RECORDS PROVIDED START
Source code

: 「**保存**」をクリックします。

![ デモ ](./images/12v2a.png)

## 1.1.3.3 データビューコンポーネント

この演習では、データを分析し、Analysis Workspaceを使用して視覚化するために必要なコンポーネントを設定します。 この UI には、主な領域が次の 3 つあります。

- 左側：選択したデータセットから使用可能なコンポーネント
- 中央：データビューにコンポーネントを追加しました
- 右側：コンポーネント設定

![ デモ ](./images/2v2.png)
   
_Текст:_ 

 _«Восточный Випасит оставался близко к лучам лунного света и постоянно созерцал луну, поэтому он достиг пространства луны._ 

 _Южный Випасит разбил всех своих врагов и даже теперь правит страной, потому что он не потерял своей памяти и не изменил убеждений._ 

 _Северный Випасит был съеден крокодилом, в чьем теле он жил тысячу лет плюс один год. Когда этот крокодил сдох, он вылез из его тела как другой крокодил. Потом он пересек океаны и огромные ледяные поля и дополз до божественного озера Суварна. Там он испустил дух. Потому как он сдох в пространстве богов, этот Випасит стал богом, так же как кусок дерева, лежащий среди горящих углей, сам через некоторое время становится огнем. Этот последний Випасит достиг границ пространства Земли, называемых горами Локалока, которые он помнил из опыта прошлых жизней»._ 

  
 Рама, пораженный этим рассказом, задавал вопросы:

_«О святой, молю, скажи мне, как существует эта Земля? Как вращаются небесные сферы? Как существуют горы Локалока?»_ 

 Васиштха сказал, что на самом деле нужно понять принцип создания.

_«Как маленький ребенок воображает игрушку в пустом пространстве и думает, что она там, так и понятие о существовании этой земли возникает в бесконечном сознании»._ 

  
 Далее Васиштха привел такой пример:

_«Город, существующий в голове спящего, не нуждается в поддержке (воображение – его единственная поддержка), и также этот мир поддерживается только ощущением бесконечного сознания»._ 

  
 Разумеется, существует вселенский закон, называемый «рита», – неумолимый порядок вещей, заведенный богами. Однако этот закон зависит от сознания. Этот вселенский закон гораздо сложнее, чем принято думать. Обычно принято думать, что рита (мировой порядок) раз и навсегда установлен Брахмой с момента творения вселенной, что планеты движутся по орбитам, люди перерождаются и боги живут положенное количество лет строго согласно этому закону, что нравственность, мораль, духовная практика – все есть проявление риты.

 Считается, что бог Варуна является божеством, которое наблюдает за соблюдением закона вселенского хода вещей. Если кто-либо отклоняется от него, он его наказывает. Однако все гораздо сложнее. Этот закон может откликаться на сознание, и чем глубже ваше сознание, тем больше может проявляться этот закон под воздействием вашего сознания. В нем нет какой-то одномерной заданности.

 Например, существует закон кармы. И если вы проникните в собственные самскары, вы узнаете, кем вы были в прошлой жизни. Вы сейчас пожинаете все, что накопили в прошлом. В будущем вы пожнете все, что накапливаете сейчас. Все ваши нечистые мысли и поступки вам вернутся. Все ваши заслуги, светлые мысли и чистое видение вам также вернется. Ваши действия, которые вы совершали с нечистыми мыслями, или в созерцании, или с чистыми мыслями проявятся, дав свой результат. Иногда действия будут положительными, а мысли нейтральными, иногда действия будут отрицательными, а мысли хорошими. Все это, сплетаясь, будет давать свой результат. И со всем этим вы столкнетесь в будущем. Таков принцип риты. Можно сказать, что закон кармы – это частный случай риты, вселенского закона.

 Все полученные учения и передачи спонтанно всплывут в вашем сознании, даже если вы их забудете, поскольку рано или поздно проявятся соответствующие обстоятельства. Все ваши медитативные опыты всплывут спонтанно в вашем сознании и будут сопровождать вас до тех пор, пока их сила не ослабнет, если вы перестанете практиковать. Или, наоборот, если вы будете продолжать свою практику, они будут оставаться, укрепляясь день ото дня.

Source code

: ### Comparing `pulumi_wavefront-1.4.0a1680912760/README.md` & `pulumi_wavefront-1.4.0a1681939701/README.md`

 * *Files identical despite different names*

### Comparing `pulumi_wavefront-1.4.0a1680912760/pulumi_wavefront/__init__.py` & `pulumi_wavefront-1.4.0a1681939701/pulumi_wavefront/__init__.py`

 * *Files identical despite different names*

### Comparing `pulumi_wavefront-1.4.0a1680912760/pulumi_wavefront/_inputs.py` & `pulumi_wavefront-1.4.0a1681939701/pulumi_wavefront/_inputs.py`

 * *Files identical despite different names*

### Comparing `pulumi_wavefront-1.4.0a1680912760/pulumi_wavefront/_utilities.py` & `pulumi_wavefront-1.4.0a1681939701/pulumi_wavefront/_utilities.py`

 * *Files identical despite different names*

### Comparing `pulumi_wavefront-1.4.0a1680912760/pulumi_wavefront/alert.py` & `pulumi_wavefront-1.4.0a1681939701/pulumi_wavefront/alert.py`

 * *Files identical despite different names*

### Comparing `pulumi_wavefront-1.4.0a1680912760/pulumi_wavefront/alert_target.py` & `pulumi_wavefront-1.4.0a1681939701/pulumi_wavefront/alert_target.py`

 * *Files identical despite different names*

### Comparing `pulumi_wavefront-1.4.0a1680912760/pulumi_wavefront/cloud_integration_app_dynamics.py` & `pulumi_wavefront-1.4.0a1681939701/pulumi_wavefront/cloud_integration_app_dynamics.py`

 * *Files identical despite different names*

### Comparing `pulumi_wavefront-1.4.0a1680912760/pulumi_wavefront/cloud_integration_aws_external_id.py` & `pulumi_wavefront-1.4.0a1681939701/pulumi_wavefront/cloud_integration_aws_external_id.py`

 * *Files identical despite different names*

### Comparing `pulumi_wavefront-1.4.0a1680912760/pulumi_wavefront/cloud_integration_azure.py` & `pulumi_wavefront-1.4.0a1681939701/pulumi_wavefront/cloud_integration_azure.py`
RECORDS PROVIDED END
### WORK ORDER
Copy each line in the entries above where "images" turns up.

### ANSWER TO THIS TASK
![ デモ ](./images/12v2a.png)
![ デモ ](./images/2v2.png)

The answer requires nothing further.